## Text passage:
============================================================

Like the Nutella cheesecake, this is
calorie-rich and health-poor. But every so often- for special occasions
and such, it is fine to indulge. Cookie butter
is thicker and might I add, richer than Nutella in terms of
consistency. I therefore, decided to replace part of the cream cheese
quantity with yogurt. The result
was better than I had intended: Lighter, tangier and way creamier than
if I had used 100% cream cheese. While you may replace the yogurt with
cream cheese, I don’t recommend it as yogurt lends a beautiful flavor
and texture. It’s also on the healthier side, should we even attempt to
ask ourselves the nutritional content of this dish. Because yogurt is
less dense as cream cheese, I added a small amount of gelatin
to set the dish better. As a result, each slice was firm yet still
creamy and rich. You may choose to leave it out, but then I fear you’ll
be left with more of a thick pudding than a cheesecake- which is still
equally as majestic if you think about it.
I was inspired to add the gelatin and yogurt from one of my favorite French blogs, Côté Maison, and I loved the way Lucie garnished the cheesecake as well. the rest has been adapted from my Nutella Cheesecake recipe.
The base of this cheesecake is made with lotus gingersnap cookies,
the same brand of cookies as the creators of cookie butter. Though I
like the added spiciness, you can opt to use regular digestive biscuits
should you wish to. Begin 2016 with a bang and try this easy to make yet
utterly satisfying dessert.
No Bake Cookie Butter Cheesecake
Prep time
Total time
Author: Hot Chocolate Hits
Serves: 8-10
Ingredients
For the crust:
1½ cups (200 g) crushed cookies such as gingersnaps (like Lotus or the ones from Ikea)

============================================================

## Supplied entries:
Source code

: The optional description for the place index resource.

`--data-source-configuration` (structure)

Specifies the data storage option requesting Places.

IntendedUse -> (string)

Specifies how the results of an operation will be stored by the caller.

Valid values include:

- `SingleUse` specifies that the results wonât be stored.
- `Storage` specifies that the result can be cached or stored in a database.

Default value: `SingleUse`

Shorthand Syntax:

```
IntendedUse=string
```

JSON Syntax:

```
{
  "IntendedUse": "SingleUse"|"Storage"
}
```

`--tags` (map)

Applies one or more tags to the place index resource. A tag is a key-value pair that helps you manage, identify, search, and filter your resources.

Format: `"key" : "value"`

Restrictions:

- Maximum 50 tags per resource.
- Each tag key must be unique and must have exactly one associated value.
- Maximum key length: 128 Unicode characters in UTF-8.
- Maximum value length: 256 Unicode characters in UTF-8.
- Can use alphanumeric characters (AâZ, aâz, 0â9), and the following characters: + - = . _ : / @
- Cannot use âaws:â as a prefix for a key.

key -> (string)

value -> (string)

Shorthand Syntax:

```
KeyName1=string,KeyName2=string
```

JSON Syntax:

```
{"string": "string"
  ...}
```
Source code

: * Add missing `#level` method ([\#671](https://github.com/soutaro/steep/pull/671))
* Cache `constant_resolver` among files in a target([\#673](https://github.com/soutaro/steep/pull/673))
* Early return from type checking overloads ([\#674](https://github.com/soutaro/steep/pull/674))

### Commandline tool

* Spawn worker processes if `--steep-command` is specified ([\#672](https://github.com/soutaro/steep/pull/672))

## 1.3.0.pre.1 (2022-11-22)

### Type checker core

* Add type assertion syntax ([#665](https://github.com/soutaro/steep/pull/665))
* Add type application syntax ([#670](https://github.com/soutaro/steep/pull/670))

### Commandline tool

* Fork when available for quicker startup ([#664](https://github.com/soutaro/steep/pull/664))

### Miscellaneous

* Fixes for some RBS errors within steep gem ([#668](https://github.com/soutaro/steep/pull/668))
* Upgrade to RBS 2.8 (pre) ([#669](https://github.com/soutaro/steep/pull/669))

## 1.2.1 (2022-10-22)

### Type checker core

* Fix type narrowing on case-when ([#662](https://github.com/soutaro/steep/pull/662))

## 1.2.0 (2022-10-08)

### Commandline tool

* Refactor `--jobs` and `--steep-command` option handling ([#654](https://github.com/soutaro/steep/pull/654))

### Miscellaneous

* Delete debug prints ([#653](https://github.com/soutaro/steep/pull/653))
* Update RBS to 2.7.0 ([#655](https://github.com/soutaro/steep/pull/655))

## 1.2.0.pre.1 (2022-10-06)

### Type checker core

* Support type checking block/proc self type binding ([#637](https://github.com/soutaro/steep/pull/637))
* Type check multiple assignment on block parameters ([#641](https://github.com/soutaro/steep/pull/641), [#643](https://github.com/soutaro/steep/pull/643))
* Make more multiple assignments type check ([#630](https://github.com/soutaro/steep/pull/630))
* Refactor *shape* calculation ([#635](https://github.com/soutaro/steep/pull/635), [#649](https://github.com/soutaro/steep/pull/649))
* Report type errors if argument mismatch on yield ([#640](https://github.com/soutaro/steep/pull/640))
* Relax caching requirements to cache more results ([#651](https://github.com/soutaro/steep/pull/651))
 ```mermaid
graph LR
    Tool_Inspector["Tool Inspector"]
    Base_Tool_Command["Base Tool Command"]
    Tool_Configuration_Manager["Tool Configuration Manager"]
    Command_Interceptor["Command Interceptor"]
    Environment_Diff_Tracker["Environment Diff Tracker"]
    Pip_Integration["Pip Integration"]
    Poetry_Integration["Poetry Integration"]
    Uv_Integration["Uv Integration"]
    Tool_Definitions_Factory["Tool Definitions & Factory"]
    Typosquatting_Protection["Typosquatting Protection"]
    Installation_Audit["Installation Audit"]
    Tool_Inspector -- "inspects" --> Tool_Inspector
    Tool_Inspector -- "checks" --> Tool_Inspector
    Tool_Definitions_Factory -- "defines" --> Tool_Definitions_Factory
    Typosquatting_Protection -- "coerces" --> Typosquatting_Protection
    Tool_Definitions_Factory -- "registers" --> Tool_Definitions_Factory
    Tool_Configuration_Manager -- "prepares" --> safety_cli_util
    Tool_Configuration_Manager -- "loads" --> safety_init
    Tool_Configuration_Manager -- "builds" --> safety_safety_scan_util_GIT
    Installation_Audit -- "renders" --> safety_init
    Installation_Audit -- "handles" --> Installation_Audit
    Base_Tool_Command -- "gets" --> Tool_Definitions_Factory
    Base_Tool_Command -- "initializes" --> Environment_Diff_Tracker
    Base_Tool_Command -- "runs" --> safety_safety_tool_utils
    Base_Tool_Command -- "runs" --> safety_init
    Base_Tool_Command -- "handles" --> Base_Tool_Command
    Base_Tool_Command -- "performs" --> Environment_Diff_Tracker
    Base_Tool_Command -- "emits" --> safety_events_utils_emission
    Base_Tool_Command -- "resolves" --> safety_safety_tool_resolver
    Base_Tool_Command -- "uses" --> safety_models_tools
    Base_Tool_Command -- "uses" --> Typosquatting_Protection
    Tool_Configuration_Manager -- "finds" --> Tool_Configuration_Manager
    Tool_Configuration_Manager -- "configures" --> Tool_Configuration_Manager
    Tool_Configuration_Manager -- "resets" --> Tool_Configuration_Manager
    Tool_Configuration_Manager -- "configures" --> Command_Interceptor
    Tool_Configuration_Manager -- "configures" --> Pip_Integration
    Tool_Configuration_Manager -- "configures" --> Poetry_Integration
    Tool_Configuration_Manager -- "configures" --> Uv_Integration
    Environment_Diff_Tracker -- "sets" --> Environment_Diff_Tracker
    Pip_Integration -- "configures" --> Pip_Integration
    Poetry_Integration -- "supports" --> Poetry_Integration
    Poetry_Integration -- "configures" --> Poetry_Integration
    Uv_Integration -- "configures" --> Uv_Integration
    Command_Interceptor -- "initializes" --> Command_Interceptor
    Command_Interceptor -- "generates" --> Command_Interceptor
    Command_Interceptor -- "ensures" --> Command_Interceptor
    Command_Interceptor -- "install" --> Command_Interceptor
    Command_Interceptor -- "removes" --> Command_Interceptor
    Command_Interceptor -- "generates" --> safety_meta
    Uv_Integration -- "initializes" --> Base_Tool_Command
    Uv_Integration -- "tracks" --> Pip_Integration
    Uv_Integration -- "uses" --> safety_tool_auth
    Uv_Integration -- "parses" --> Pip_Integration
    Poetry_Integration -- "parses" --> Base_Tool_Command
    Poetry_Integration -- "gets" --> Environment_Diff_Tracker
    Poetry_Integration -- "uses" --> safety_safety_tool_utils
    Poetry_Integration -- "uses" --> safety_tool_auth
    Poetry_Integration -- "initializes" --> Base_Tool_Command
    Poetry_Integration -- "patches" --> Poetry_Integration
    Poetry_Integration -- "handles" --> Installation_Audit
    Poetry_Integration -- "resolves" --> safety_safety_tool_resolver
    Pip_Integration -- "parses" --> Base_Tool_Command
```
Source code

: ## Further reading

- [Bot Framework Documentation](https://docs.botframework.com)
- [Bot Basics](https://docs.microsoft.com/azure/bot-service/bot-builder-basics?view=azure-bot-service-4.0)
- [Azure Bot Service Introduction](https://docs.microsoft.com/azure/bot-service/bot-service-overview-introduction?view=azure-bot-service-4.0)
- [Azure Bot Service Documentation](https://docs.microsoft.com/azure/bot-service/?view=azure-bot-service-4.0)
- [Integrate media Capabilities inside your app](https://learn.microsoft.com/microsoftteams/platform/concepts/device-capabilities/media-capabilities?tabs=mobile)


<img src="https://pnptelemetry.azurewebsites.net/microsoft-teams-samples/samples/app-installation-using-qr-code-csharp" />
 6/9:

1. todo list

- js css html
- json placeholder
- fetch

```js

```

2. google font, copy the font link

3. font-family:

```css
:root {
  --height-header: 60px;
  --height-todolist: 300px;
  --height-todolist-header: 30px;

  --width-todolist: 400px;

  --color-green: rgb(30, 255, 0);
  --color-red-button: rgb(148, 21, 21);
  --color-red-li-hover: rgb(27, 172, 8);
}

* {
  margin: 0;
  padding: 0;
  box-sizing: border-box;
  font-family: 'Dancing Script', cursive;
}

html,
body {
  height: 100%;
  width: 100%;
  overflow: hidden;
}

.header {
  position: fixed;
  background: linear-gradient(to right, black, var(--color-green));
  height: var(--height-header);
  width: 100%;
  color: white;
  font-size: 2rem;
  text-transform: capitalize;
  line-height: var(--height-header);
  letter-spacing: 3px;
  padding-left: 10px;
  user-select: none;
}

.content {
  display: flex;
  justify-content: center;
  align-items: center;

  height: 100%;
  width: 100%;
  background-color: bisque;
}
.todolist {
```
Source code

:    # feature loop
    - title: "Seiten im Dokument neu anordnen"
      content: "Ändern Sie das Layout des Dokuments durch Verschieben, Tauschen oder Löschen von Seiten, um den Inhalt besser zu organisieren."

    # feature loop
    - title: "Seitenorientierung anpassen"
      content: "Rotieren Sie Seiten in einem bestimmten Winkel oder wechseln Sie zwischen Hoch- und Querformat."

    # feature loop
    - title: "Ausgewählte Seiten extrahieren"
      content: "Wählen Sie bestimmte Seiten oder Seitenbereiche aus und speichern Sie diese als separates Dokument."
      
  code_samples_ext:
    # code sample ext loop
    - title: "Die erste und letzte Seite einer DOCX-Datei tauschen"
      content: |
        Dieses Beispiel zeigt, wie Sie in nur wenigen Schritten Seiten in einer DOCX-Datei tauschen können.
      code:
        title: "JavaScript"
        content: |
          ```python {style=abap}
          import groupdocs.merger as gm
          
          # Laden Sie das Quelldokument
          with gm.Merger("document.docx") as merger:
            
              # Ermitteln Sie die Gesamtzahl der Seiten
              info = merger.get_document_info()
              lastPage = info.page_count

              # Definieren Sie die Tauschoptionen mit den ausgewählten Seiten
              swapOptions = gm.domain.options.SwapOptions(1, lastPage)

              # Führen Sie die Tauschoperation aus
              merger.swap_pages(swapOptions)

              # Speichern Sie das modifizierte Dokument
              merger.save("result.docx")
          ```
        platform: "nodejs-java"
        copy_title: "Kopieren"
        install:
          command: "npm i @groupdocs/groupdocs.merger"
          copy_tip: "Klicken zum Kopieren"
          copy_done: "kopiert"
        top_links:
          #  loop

============================================================

## Problems to solve:
• a. Answer these about the cookie butter cheesecake recipe:
(i) What ingredient replaced part of the cream cheese?
(ii) According to the recipe, what would you get if you left out the gelatin?
(iii) What can be used in the base instead of lotus gingersnap cookies?
• b. Extend the cookie butter cheesecake recipe, picking up after its last line of crust ingredients.

## Numbered responses:
• a.
(i) Yogurt
(ii) More of a thick pudding than a cheesecake
(iii) Regular digestive biscuits

• b.
¼ cup (55 g) unsalted butter
2-3 tbsp cookie butter
For the filling:
1 cup (250 g) cookie butter, divided
80 g white chocolate, broken into pieces
8-9 oz (250 g) yogurt (Greek, vanilla or plain)
8-9 oz (250 g) cream cheese
¼ tsp ground cinnamon
1 tsp gelatin powder
1 tbsp water
6-8 chocolate truffle balls/crushed up gingersnap cookies to garnish
Instructions
To make the crust:
In a food processor, combine all the ingredients and blitz till the mixture resembles damp sand.
You
can alternatively crush the cookies in a ziploc bag, then melt the
butter and cookie butter together in the microwave (in 15 second
increments) or over a double boiler and mix it with the cookies.
Press
the mixture on the bottom of an 8 inch springform pan. If the mixture
is too dry, add a little more butter (1 t tbsp or so)- make sure to melt
it first.
Press the mixture about 1 inch up the sides of the pan and set a side.
To make the filling:
Place ½ of the cookie butter in a microwave safe bowl along with the white chocolate.
Microwave
the two, stirring after every 20-30 seconds until smooth, about 1 and ½
to 2 minutes total. You can alternatively melt the two over a double
boiler.
Stir in the rest of the cookie butter and the cinnamon.
Add the cream cheese and yogurt and whip till the mixture is smooth and creamy, resembling a chocolate mousse.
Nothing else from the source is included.